> KUTIPAN TEKS
Kilas Balik Aksi 212

Tak ada uang atau materi yang didapat saat menghadiri Reuni Aksi 212. Justru, kebanyakan dari peserta (tahun lalu) saling berbagi baik makanan, minuman hingga menyodorkan tempat sampah pada peserta aksi agar tak mengotori Monas. Aksi damai ini pun, tak lagi mengenal batasan kelompok atau organisasi yang sedang digeluti. Mereka melebur satu menjadi kaum muslim dalam bendera yang sama. Tak ada sekat-sekat penghalang dalam persatuan diantara mereka.  

Namun, bukan hanya persatuan atas reuni ini. Tetapi, ada spirit kebangkitan dalam berkumpulnya lautan manusia di ibukota. Baik perasaan yang sama terhadap ketidakadilan yang dirasakan dalam masing-masing kehidupan, kekecewaan terhadap kebijakan, ketidakpercayaan masyarakat, harapan baru dalam terbelenggunya aturan yang tak sesuai hingga merasakan lelahnya dalam kebebasan yang kebablasan. Ya, signal kebangkitan sudah menghubungkan untuk bersatu padu menyongsong kehidupan baru. 

Berkumpulnya masyarakat tentu memiliki dan menciptakan kekuatan besar. Mereka sudah disatukan dalam perasaan yang sama. Namun, apakah hal ini hanya bersifat sementara tanpa ada kelanjutannya baik tujuan jangka pendek atau panjang hingga metode dan serangkaian langkah-langkah untuk mencapai tujuan tersebut. Jangan sampai kekuatan besar itu justru ditunggangi oleh kepentingan segelintir golongan apalagi oknum yang ingin kekuasaan. Sudah selayaknya arah kebangkitan harus ditentukan dengan peraturan dan pemikiran yang sama.

Celah-celah pengalihan kekuatan bisa setiap saat menghadang. Memecah belah persatuan hingga membuat adu domba dalam masyarakat. Bukan tanpa sebab, situasi dan kondisi perpolitikan pun ikut memanas akibat kekuatan ummat. Akibat dari simpul umat (para tokoh) yang memilih bersama masyarakat. Jangan sampai, hal dimanfaatka sebagai pengalihan isu dan fokus perhatian rakyat karena perpecahan. Sehingga kebangkitan dari keterpurukan bisa gagal dan lenyap seketika.

> KUMPULAN DATA
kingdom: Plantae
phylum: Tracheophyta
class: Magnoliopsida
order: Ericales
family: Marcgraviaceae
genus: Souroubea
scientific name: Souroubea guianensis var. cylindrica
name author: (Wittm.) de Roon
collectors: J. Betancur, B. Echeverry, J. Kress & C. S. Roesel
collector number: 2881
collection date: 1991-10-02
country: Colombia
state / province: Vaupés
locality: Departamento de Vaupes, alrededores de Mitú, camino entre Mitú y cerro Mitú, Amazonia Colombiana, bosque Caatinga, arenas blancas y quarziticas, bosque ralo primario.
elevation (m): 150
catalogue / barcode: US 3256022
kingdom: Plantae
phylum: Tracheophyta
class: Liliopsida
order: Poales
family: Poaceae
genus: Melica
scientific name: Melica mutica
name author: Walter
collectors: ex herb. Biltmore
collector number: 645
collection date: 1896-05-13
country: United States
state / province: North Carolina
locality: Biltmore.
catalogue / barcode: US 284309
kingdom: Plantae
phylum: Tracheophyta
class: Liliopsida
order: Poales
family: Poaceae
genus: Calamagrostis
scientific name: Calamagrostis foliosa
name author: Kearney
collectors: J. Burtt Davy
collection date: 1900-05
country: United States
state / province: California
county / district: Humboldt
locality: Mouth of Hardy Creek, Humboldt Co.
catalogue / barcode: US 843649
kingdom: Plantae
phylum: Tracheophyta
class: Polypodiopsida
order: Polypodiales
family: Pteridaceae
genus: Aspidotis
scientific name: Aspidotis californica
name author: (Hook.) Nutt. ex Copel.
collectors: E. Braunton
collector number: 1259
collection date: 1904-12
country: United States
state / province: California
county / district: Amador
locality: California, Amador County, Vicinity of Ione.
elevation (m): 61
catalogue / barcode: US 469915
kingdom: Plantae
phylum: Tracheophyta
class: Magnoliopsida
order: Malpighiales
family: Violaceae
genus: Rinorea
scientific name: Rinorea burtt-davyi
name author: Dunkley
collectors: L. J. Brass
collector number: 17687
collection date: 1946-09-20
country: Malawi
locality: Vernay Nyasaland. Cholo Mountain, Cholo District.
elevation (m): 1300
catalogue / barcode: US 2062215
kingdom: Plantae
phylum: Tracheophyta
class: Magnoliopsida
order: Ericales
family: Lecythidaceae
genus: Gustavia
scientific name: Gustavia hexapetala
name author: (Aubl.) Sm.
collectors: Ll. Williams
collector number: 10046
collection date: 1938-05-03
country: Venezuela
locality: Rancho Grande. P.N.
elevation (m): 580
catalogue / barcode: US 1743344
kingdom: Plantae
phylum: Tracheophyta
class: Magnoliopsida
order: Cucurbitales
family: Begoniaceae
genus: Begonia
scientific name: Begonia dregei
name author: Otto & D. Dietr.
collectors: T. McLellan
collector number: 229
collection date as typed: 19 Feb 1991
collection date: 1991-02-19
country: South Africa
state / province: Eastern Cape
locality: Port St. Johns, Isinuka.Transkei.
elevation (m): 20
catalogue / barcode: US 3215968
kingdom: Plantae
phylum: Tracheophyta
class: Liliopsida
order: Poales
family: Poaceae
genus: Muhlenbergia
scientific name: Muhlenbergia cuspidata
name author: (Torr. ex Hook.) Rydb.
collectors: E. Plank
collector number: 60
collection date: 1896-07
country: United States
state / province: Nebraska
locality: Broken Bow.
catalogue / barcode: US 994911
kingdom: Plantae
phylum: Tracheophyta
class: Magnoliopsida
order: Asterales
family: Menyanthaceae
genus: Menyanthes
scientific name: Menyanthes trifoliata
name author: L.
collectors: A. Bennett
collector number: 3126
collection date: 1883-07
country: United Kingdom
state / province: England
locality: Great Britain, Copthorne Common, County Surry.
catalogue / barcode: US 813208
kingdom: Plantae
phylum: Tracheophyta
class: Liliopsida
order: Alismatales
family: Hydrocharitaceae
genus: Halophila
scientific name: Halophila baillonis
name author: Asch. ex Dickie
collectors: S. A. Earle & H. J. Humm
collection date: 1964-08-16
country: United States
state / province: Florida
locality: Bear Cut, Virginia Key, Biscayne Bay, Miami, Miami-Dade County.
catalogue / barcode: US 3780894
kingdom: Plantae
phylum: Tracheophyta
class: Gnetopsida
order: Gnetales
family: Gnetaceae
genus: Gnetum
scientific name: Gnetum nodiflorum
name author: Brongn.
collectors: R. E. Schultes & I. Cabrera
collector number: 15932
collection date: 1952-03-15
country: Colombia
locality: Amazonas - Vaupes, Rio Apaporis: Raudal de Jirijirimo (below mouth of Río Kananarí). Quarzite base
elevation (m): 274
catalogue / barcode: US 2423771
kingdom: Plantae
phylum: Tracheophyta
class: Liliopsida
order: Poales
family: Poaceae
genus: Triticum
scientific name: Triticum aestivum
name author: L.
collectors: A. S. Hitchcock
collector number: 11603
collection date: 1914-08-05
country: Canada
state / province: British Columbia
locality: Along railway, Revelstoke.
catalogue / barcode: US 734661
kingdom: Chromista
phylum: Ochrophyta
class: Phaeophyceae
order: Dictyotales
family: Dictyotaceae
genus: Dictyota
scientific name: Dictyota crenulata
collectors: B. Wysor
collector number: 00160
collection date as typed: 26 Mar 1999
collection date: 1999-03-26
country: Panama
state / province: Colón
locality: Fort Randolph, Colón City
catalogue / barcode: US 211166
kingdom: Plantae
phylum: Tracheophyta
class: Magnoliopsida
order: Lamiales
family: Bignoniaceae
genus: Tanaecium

> SOAL LATIHAN
[a] Tolong salin tanpa perubahan bagian teks tentang Aksi 212 yang dimulai dengan kata-kata "Kilas Balik Aksi" dan berakhir dengan "persatuan diantara mereka.".
[b] Berdasarkan teks tentang Aksi 212, jawablah:
(i) Apa saja yang dibagikan kebanyakan peserta tahun lalu?
(ii) Dengan apa arah kebangkitan selayaknya ditentukan?
(iii) Apa yang membuat situasi dan kondisi perpolitikan ikut memanas?
Materi tersebut merupakan bahan yang terpisah dari kutipan teks.

> KUNCI JAWABAN
[a]
Kilas Balik Aksi 212

Tak ada uang atau materi yang didapat saat menghadiri Reuni Aksi 212. Justru, kebanyakan dari peserta (tahun lalu) saling berbagi baik makanan, minuman hingga menyodorkan tempat sampah pada peserta aksi agar tak mengotori Monas. Aksi damai ini pun, tak lagi mengenal batasan kelompok atau organisasi yang sedang digeluti. Mereka melebur satu menjadi kaum muslim dalam bendera yang sama. Tak ada sekat-sekat penghalang dalam persatuan diantara mereka.

[b]
(i) Makanan dan minuman. Mereka juga menyodorkan tempat sampah kepada peserta aksi agar tidak mengotori Monas.
(ii) Dengan peraturan dan pemikiran yang sama.
(iii) Kekuatan umat.